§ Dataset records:
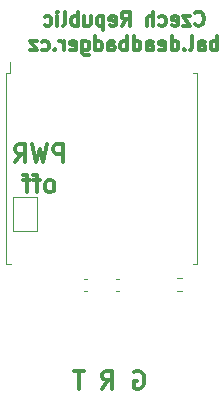
<source format=gbr>
%TF.GenerationSoftware,KiCad,Pcbnew,5.1.9*%
%TF.CreationDate,2021-03-27T13:30:24+01:00*%
%TF.ProjectId,picoballoon,7069636f-6261-46c6-9c6f-6f6e2e6b6963,0.1*%
%TF.SameCoordinates,Original*%
%TF.FileFunction,Legend,Bot*%
%TF.FilePolarity,Positive*%
%FSLAX46Y46*%
G04 Gerber Fmt 4.6, Leading zero omitted, Abs format (unit mm)*
G04 Created by KiCad (PCBNEW 5.1.9) date 2021-03-27 13:30:24*
%MOMM*%
%LPD*%
G01*
G04 APERTURE LIST*
%ADD10C,0.300000*%
%ADD11C,0.120000*%
G04 APERTURE END LIST*
D10*
X124640000Y-71933571D02*
X124640000Y-70433571D01*
X124068571Y-70433571D01*
X123925714Y-70505000D01*
X123854285Y-70576428D01*
X123782857Y-70719285D01*
X123782857Y-70933571D01*
X123854285Y-71076428D01*
X123925714Y-71147857D01*
X124068571Y-71219285D01*
X124640000Y-71219285D01*
X123282857Y-70433571D02*
X122925714Y-71933571D01*
X122640000Y-70862142D01*
X122354285Y-71933571D01*
X121997142Y-70433571D01*
X120568571Y-71933571D02*
X121068571Y-71219285D01*
X121425714Y-71933571D02*
X121425714Y-70433571D01*
X120854285Y-70433571D01*
X120711428Y-70505000D01*
X120640000Y-70576428D01*
X120568571Y-70719285D01*
X120568571Y-70933571D01*
X120640000Y-71076428D01*
X120711428Y-71147857D01*
X120854285Y-71219285D01*
X121425714Y-71219285D01*
X123604285Y-74483571D02*
X123747142Y-74412142D01*
X123818571Y-74340714D01*
X123890000Y-74197857D01*
X123890000Y-73769285D01*
X123818571Y-73626428D01*
X123747142Y-73555000D01*
X123604285Y-73483571D01*
X123390000Y-73483571D01*
X123247142Y-73555000D01*
X123175714Y-73626428D01*
X123104285Y-73769285D01*
X123104285Y-74197857D01*
X123175714Y-74340714D01*
X123247142Y-74412142D01*
X123390000Y-74483571D01*
X123604285Y-74483571D01*
X122675714Y-73483571D02*
X122104285Y-73483571D01*
X122461428Y-74483571D02*
X122461428Y-73197857D01*
X122390000Y-73055000D01*
X122247142Y-72983571D01*
X122104285Y-72983571D01*
X121818571Y-73483571D02*
X121247142Y-73483571D01*
X121604285Y-74483571D02*
X121604285Y-73197857D01*
X121532857Y-73055000D01*
X121390000Y-72983571D01*
X121247142Y-72983571D01*
X130661428Y-89690000D02*
X130804285Y-89618571D01*
X131018571Y-89618571D01*
X131232857Y-89690000D01*
X131375714Y-89832857D01*
X131447142Y-89975714D01*
X131518571Y-90261428D01*
X131518571Y-90475714D01*
X131447142Y-90761428D01*
X131375714Y-90904285D01*
X131232857Y-91047142D01*
X131018571Y-91118571D01*
X130875714Y-91118571D01*
X130661428Y-91047142D01*
X130590000Y-90975714D01*
X130590000Y-90475714D01*
X130875714Y-90475714D01*
X127947142Y-91118571D02*
X128447142Y-90404285D01*
X128804285Y-91118571D02*
X128804285Y-89618571D01*
X128232857Y-89618571D01*
X128090000Y-89690000D01*
X128018571Y-89761428D01*
X127947142Y-89904285D01*
X127947142Y-90118571D01*
X128018571Y-90261428D01*
X128090000Y-90332857D01*
X128232857Y-90404285D01*
X128804285Y-90404285D01*
X126375714Y-89618571D02*
X125518571Y-89618571D01*
X125947142Y-91118571D02*
X125947142Y-89618571D01*
X135810000Y-60268571D02*
X135867142Y-60325714D01*
X136038571Y-60382857D01*
X136152857Y-60382857D01*
X136324285Y-60325714D01*
X136438571Y-60211428D01*
X136495714Y-60097142D01*
X136552857Y-59868571D01*
X136552857Y-59697142D01*
X136495714Y-59468571D01*
X136438571Y-59354285D01*
X136324285Y-59240000D01*
X136152857Y-59182857D01*
X136038571Y-59182857D01*
X135867142Y-59240000D01*
X135810000Y-59297142D01*
X135410000Y-59582857D02*
X134781428Y-59582857D01*
X135410000Y-60382857D01*
X134781428Y-60382857D01*
X133867142Y-60325714D02*
X133981428Y-60382857D01*
X134210000Y-60382857D01*
X134324285Y-60325714D01*
X134381428Y-60211428D01*
X134381428Y-59754285D01*
X134324285Y-59640000D01*
X134210000Y-59582857D01*
X133981428Y-59582857D01*
X133867142Y-59640000D01*
X133810000Y-59754285D01*
X133810000Y-59868571D01*
X134381428Y-59982857D01*
X132781428Y-60325714D02*
X132895714Y-60382857D01*
X133124285Y-60382857D01*
X133238571Y-60325714D01*
X133295714Y-60268571D01*
X133352857Y-60154285D01*
X133352857Y-59811428D01*
X133295714Y-59697142D01*
X133238571Y-59640000D01*
X133124285Y-59582857D01*
X132895714Y-59582857D01*
X132781428Y-59640000D01*
X132267142Y-60382857D02*
X132267142Y-59182857D01*
X131752857Y-60382857D02*
X131752857Y-59754285D01*
X131810000Y-59640000D01*
X131924285Y-59582857D01*
X132095714Y-59582857D01*
X132210000Y-59640000D01*
X132267142Y-59697142D01*
X129581428Y-60382857D02*
X129981428Y-59811428D01*
X130267142Y-60382857D02*
X130267142Y-59182857D01*
X129810000Y-59182857D01*
X129695714Y-59240000D01*
X129638571Y-59297142D01*
X129581428Y-59411428D01*
X129581428Y-59582857D01*
X129638571Y-59697142D01*
X129695714Y-59754285D01*
X129810000Y-59811428D01*
X130267142Y-59811428D01*
X128610000Y-60325714D02*
X128724285Y-60382857D01*
X128952857Y-60382857D01*
X129067142Y-60325714D01*
X129124285Y-60211428D01*
X129124285Y-59754285D01*
X129067142Y-59640000D01*
X128952857Y-59582857D01*
X128724285Y-59582857D01*
X128610000Y-59640000D01*
X128552857Y-59754285D01*
X128552857Y-59868571D01*
X129124285Y-59982857D01*
X128038571Y-59582857D02*
X128038571Y-60782857D01*
X128038571Y-59640000D02*
X127924285Y-59582857D01*
X127695714Y-59582857D01*
X127581428Y-59640000D01*
X127524285Y-59697142D01*
X127467142Y-59811428D01*
X127467142Y-60154285D01*
X127524285Y-60268571D01*
X127581428Y-60325714D01*
X127695714Y-60382857D01*
X127924285Y-60382857D01*
X128038571Y-60325714D01*
X126438571Y-59582857D02*
X126438571Y-60382857D01*
X126952857Y-59582857D02*
X126952857Y-60211428D01*
X126895714Y-60325714D01*
X126781428Y-60382857D01*
X126610000Y-60382857D01*
X126495714Y-60325714D01*
X126438571Y-60268571D01*
X125867142Y-60382857D02*
X125867142Y-59182857D01*
X125867142Y-59640000D02*
X125752857Y-59582857D01*
X125524285Y-59582857D01*
X125410000Y-59640000D01*
X125352857Y-59697142D01*
X125295714Y-59811428D01*
X125295714Y-60154285D01*
X125352857Y-60268571D01*
X125410000Y-60325714D01*
X125524285Y-60382857D01*
X125752857Y-60382857D01*
X125867142Y-60325714D01*
X124610000Y-60382857D02*
X124724285Y-60325714D01*
X124781428Y-60211428D01*
X124781428Y-59182857D01*
X124152857Y-60382857D02*
X124152857Y-59582857D01*
X124152857Y-59182857D02*
X124210000Y-59240000D01*
X124152857Y-59297142D01*
X124095714Y-59240000D01*
X124152857Y-59182857D01*
X124152857Y-59297142D01*
X123067142Y-60325714D02*
X123181428Y-60382857D01*
X123410000Y-60382857D01*
X123524285Y-60325714D01*
X123581428Y-60268571D01*
X123638571Y-60154285D01*
X123638571Y-59811428D01*
X123581428Y-59697142D01*
X123524285Y-59640000D01*
X123410000Y-59582857D01*
X123181428Y-59582857D01*
X123067142Y-59640000D01*
X137695714Y-62482857D02*
X137695714Y-61282857D01*
X137695714Y-61740000D02*
X137581428Y-61682857D01*
X137352857Y-61682857D01*
X137238571Y-61740000D01*
X137181428Y-61797142D01*
X137124285Y-61911428D01*
X137124285Y-62254285D01*
X137181428Y-62368571D01*
X137238571Y-62425714D01*
X137352857Y-62482857D01*
X137581428Y-62482857D01*
X137695714Y-62425714D01*
X136095714Y-62482857D02*
X136095714Y-61854285D01*
X136152857Y-61740000D01*
X136267142Y-61682857D01*
X136495714Y-61682857D01*
X136610000Y-61740000D01*
X136095714Y-62425714D02*
X136210000Y-62482857D01*
X136495714Y-62482857D01*
X136610000Y-62425714D01*
X136667142Y-62311428D01*
X136667142Y-62197142D01*
X136610000Y-62082857D01*
X136495714Y-62025714D01*
X136210000Y-62025714D01*
X136095714Y-61968571D01*
X135352857Y-62482857D02*
X135467142Y-62425714D01*
X135524285Y-62311428D01*
X135524285Y-61282857D01*
X134895714Y-62368571D02*
X134838571Y-62425714D01*
X134895714Y-62482857D01*
X134952857Y-62425714D01*
X134895714Y-62368571D01*
X134895714Y-62482857D01*
X133810000Y-62482857D02*
X133810000Y-61282857D01*
X133810000Y-62425714D02*
X133924285Y-62482857D01*
X134152857Y-62482857D01*
X134267142Y-62425714D01*
X134324285Y-62368571D01*
X134381428Y-62254285D01*
X134381428Y-61911428D01*
X134324285Y-61797142D01*
X134267142Y-61740000D01*
X134152857Y-61682857D01*
X133924285Y-61682857D01*
X133810000Y-61740000D01*
X132781428Y-62425714D02*
X132895714Y-62482857D01*
X133124285Y-62482857D01*
X133238571Y-62425714D01*
X133295714Y-62311428D01*
X133295714Y-61854285D01*
X133238571Y-61740000D01*
X133124285Y-61682857D01*
X132895714Y-61682857D01*
X132781428Y-61740000D01*
X132724285Y-61854285D01*
X132724285Y-61968571D01*
X133295714Y-62082857D01*
X131695714Y-62482857D02*
X131695714Y-61854285D01*
X131752857Y-61740000D01*
X131867142Y-61682857D01*
X132095714Y-61682857D01*
X132210000Y-61740000D01*
X131695714Y-62425714D02*
X131810000Y-62482857D01*
X132095714Y-62482857D01*
X132210000Y-62425714D01*
X132267142Y-62311428D01*
X132267142Y-62197142D01*
X132210000Y-62082857D01*
X132095714Y-62025714D01*
X131810000Y-62025714D01*
X131695714Y-61968571D01*
X130610000Y-62482857D02*
X130610000Y-61282857D01*
X130610000Y-62425714D02*
X130724285Y-62482857D01*
X130952857Y-62482857D01*
X131067142Y-62425714D01*
X131124285Y-62368571D01*
X131181428Y-62254285D01*
X131181428Y-61911428D01*
X131124285Y-61797142D01*
X131067142Y-61740000D01*
X130952857Y-61682857D01*
X130724285Y-61682857D01*
X130610000Y-61740000D01*
X130038571Y-62482857D02*
X130038571Y-61282857D01*
X130038571Y-61740000D02*
X129924285Y-61682857D01*
X129695714Y-61682857D01*
X129581428Y-61740000D01*
X129524285Y-61797142D01*
X129467142Y-61911428D01*
X129467142Y-62254285D01*
X129524285Y-62368571D01*
X129581428Y-62425714D01*
X129695714Y-62482857D01*
X129924285Y-62482857D01*
X130038571Y-62425714D01*
X128438571Y-62482857D02*
X128438571Y-61854285D01*
X128495714Y-61740000D01*
X128610000Y-61682857D01*
X128838571Y-61682857D01*
X128952857Y-61740000D01*
X128438571Y-62425714D02*
X128552857Y-62482857D01*
X128838571Y-62482857D01*
X128952857Y-62425714D01*
X129010000Y-62311428D01*
X129010000Y-62197142D01*
X128952857Y-62082857D01*
X128838571Y-62025714D01*
X128552857Y-62025714D01*
X128438571Y-61968571D01*
X127352857Y-62482857D02*
X127352857Y-61282857D01*
X127352857Y-62425714D02*
X127467142Y-62482857D01*
X127695714Y-62482857D01*
X127810000Y-62425714D01*
X127867142Y-62368571D01*
X127924285Y-62254285D01*
X127924285Y-61911428D01*
X127867142Y-61797142D01*
X127810000Y-61740000D01*
X127695714Y-61682857D01*
X127467142Y-61682857D01*
X127352857Y-61740000D01*
X126267142Y-61682857D02*
X126267142Y-62654285D01*
X126324285Y-62768571D01*
X126381428Y-62825714D01*
X126495714Y-62882857D01*
X126667142Y-62882857D01*
X126781428Y-62825714D01*
X126267142Y-62425714D02*
X126381428Y-62482857D01*
X126610000Y-62482857D01*
X126724285Y-62425714D01*
X126781428Y-62368571D01*
X126838571Y-62254285D01*
X126838571Y-61911428D01*
X126781428Y-61797142D01*
X126724285Y-61740000D01*
X126610000Y-61682857D01*
X126381428Y-61682857D01*
X126267142Y-61740000D01*
X125238571Y-62425714D02*
X125352857Y-62482857D01*
X125581428Y-62482857D01*
X125695714Y-62425714D01*
X125752857Y-62311428D01*
X125752857Y-61854285D01*
X125695714Y-61740000D01*
X125581428Y-61682857D01*
X125352857Y-61682857D01*
X125238571Y-61740000D01*
X125181428Y-61854285D01*
X125181428Y-61968571D01*
X125752857Y-62082857D01*
X124667142Y-62482857D02*
X124667142Y-61682857D01*
X124667142Y-61911428D02*
X124610000Y-61797142D01*
X124552857Y-61740000D01*
X124438571Y-61682857D01*
X124324285Y-61682857D01*
X123924285Y-62368571D02*
X123867142Y-62425714D01*
X123924285Y-62482857D01*
X123981428Y-62425714D01*
X123924285Y-62368571D01*
X123924285Y-62482857D01*
X122838571Y-62425714D02*
X122952857Y-62482857D01*
X123181428Y-62482857D01*
X123295714Y-62425714D01*
X123352857Y-62368571D01*
X123410000Y-62254285D01*
X123410000Y-61911428D01*
X123352857Y-61797142D01*
X123295714Y-61740000D01*
X123181428Y-61682857D01*
X122952857Y-61682857D01*
X122838571Y-61740000D01*
X122438571Y-61682857D02*
X121810000Y-61682857D01*
X122438571Y-62482857D01*
X121810000Y-62482857D01*
D11*
%TO.C,JP1*%
X120400000Y-74930000D02*
X120400000Y-77730000D01*
X120400000Y-77730000D02*
X122400000Y-77730000D01*
X122400000Y-77730000D02*
X122400000Y-74930000D01*
X122400000Y-74930000D02*
X120400000Y-74930000D01*
%TO.C,C11*%
X129114420Y-82830000D02*
X129395580Y-82830000D01*
X129114420Y-81810000D02*
X129395580Y-81810000D01*
%TO.C,C12*%
X126670580Y-82820000D02*
X126389420Y-82820000D01*
X126670580Y-81800000D02*
X126389420Y-81800000D01*
%TO.C,R9*%
X134722258Y-82812500D02*
X134247742Y-82812500D01*
X134722258Y-81767500D02*
X134247742Y-81767500D01*
%TO.C,U6*%
X120150000Y-64375000D02*
X120150000Y-63475000D01*
X119800000Y-64375000D02*
X120150000Y-64375000D01*
X136000000Y-80575000D02*
X135600000Y-80575000D01*
X136000000Y-64375000D02*
X136000000Y-80575000D01*
X135600000Y-64375000D02*
X136000000Y-64375000D01*
X119800000Y-80575000D02*
X120200000Y-80575000D01*
X119800000Y-64375000D02*
X119800000Y-80575000D01*
%TD*%
M02*

</source>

§ Instructions to follow:
What are the lines above, starting at the one with "X130724285Y-62482857D01*" and ending at the one with "X126667142Y-62882857D01*"? Give them again exactly, and only them.

§ Solution for this task:
X130724285Y-62482857D01*
X130952857Y-62482857D01*
X131067142Y-62425714D01*
X131124285Y-62368571D01*
X131181428Y-62254285D01*
X131181428Y-61911428D01*
X131124285Y-61797142D01*
X131067142Y-61740000D01*
X130952857Y-61682857D01*
X130724285Y-61682857D01*
X130610000Y-61740000D01*
X130038571Y-62482857D02*
X130038571Y-61282857D01*
X130038571Y-61740000D02*
X129924285Y-61682857D01*
X129695714Y-61682857D01*
X129581428Y-61740000D01*
X129524285Y-61797142D01*
X129467142Y-61911428D01*
X129467142Y-62254285D01*
X129524285Y-62368571D01*
X129581428Y-62425714D01*
X129695714Y-62482857D01*
X129924285Y-62482857D01*
X130038571Y-62425714D01*
X128438571Y-62482857D02*
X128438571Y-61854285D01*
X128495714Y-61740000D01*
X128610000Y-61682857D01*
X128838571Y-61682857D01*
X128952857Y-61740000D01*
X128438571Y-62425714D02*
X128552857Y-62482857D01*
X128838571Y-62482857D01*
X128952857Y-62425714D01*
X129010000Y-62311428D01*
X129010000Y-62197142D01*
X128952857Y-62082857D01*
X128838571Y-62025714D01*
X128552857Y-62025714D01*
X128438571Y-61968571D01*
X127352857Y-62482857D02*
X127352857Y-61282857D01*
X127352857Y-62425714D02*
X127467142Y-62482857D01*
X127695714Y-62482857D01*
X127810000Y-62425714D01*
X127867142Y-62368571D01*
X127924285Y-62254285D01*
X127924285Y-61911428D01*
X127867142Y-61797142D01*
X127810000Y-61740000D01*
X127695714Y-61682857D01*
X127467142Y-61682857D01*
X127352857Y-61740000D01*
X126267142Y-61682857D02*
X126267142Y-62654285D01*
X126324285Y-62768571D01*
X126381428Y-62825714D01*
X126495714Y-62882857D01*
X126667142Y-62882857D01*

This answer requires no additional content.